Exercise prompt:
Could you copy each line of the listing below that has the word "space"?

Data section:
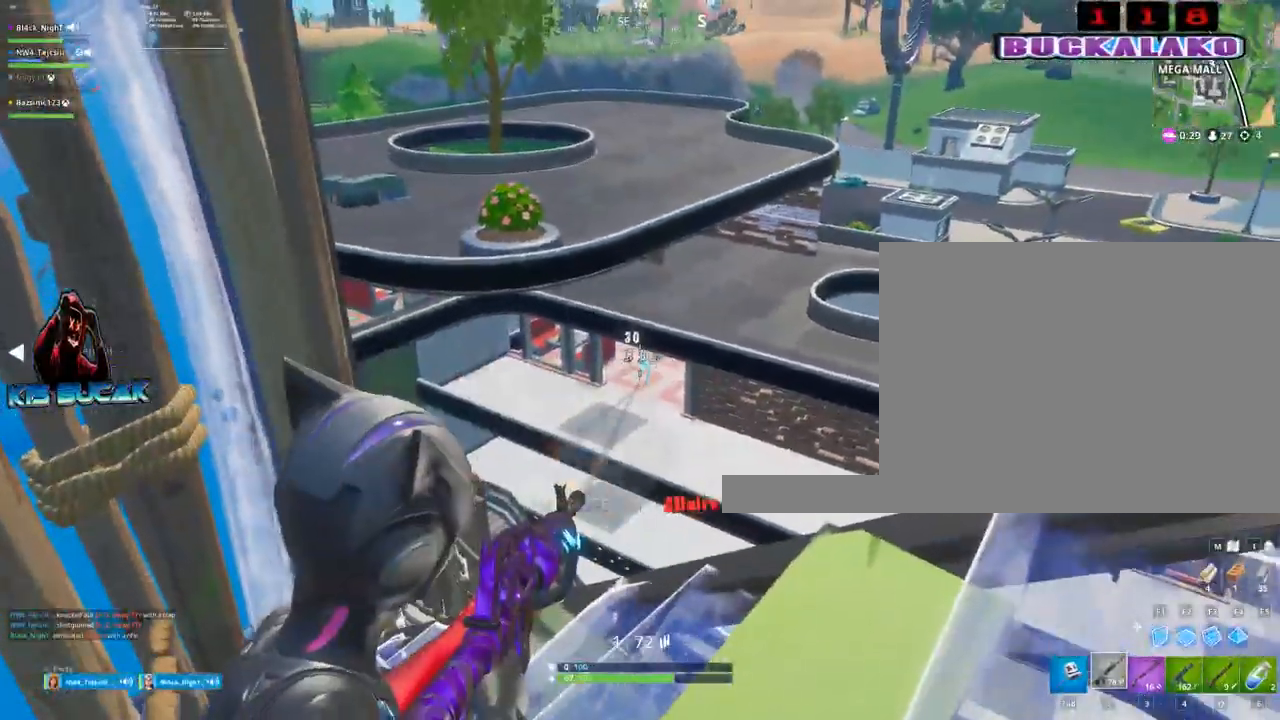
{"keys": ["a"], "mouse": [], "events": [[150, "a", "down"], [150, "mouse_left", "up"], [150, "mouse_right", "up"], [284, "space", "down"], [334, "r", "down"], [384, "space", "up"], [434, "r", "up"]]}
...
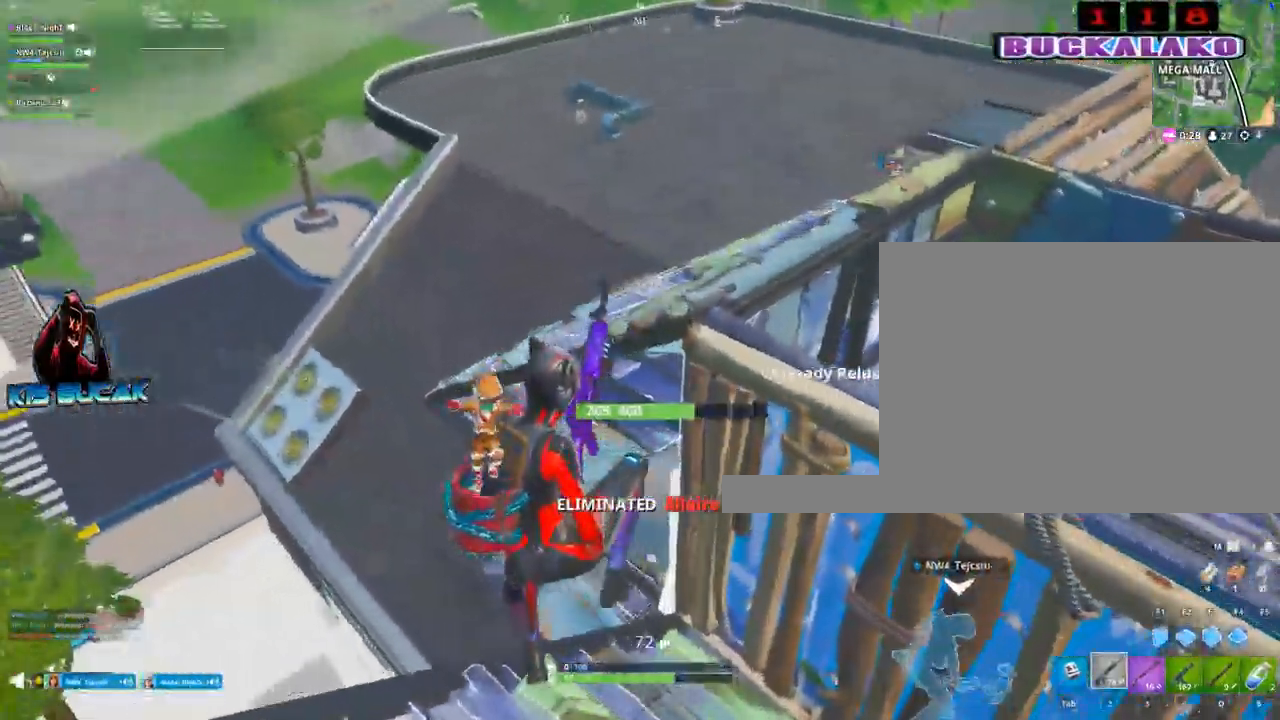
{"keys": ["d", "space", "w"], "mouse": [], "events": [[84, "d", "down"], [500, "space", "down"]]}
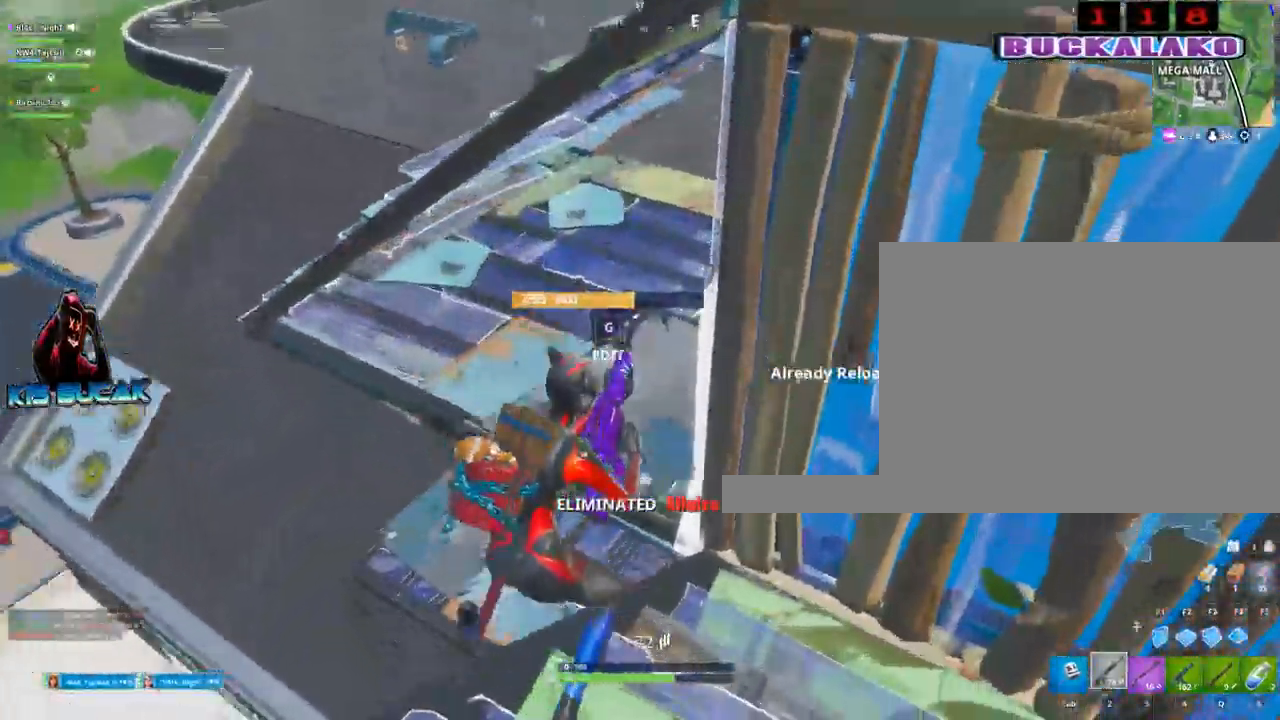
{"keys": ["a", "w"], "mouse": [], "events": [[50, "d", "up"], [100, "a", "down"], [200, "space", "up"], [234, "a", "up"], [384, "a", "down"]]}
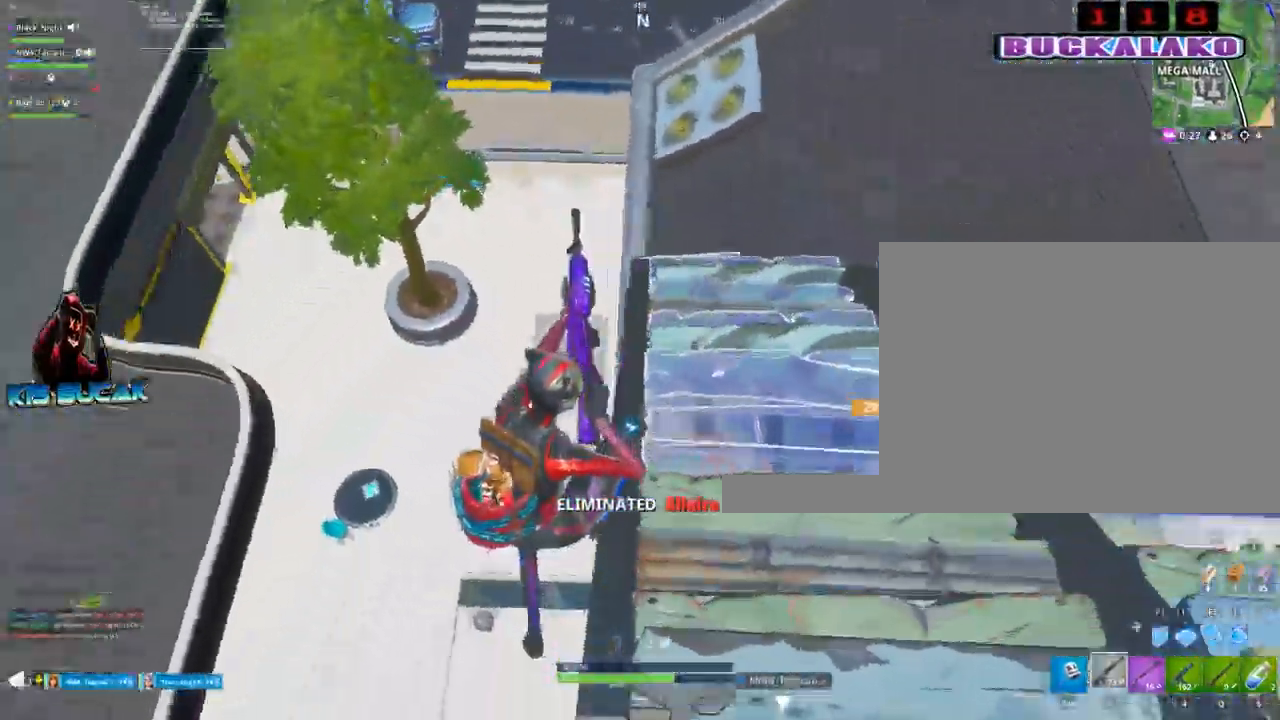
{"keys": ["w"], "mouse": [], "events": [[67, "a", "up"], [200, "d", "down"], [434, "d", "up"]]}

Solved exercise:
{"keys": ["a"], "mouse": [], "events": [[150, "a", "down"], [150, "mouse_left", "up"], [150, "mouse_right", "up"], [284, "space", "down"], [334, "r", "down"], [384, "space", "up"], [434, "r", "up"]]}
{"keys": ["d", "space", "w"], "mouse": [], "events": [[84, "d", "down"], [500, "space", "down"]]}
{"keys": ["a", "w"], "mouse": [], "events": [[50, "d", "up"], [100, "a", "down"], [200, "space", "up"], [234, "a", "up"], [384, "a", "down"]]}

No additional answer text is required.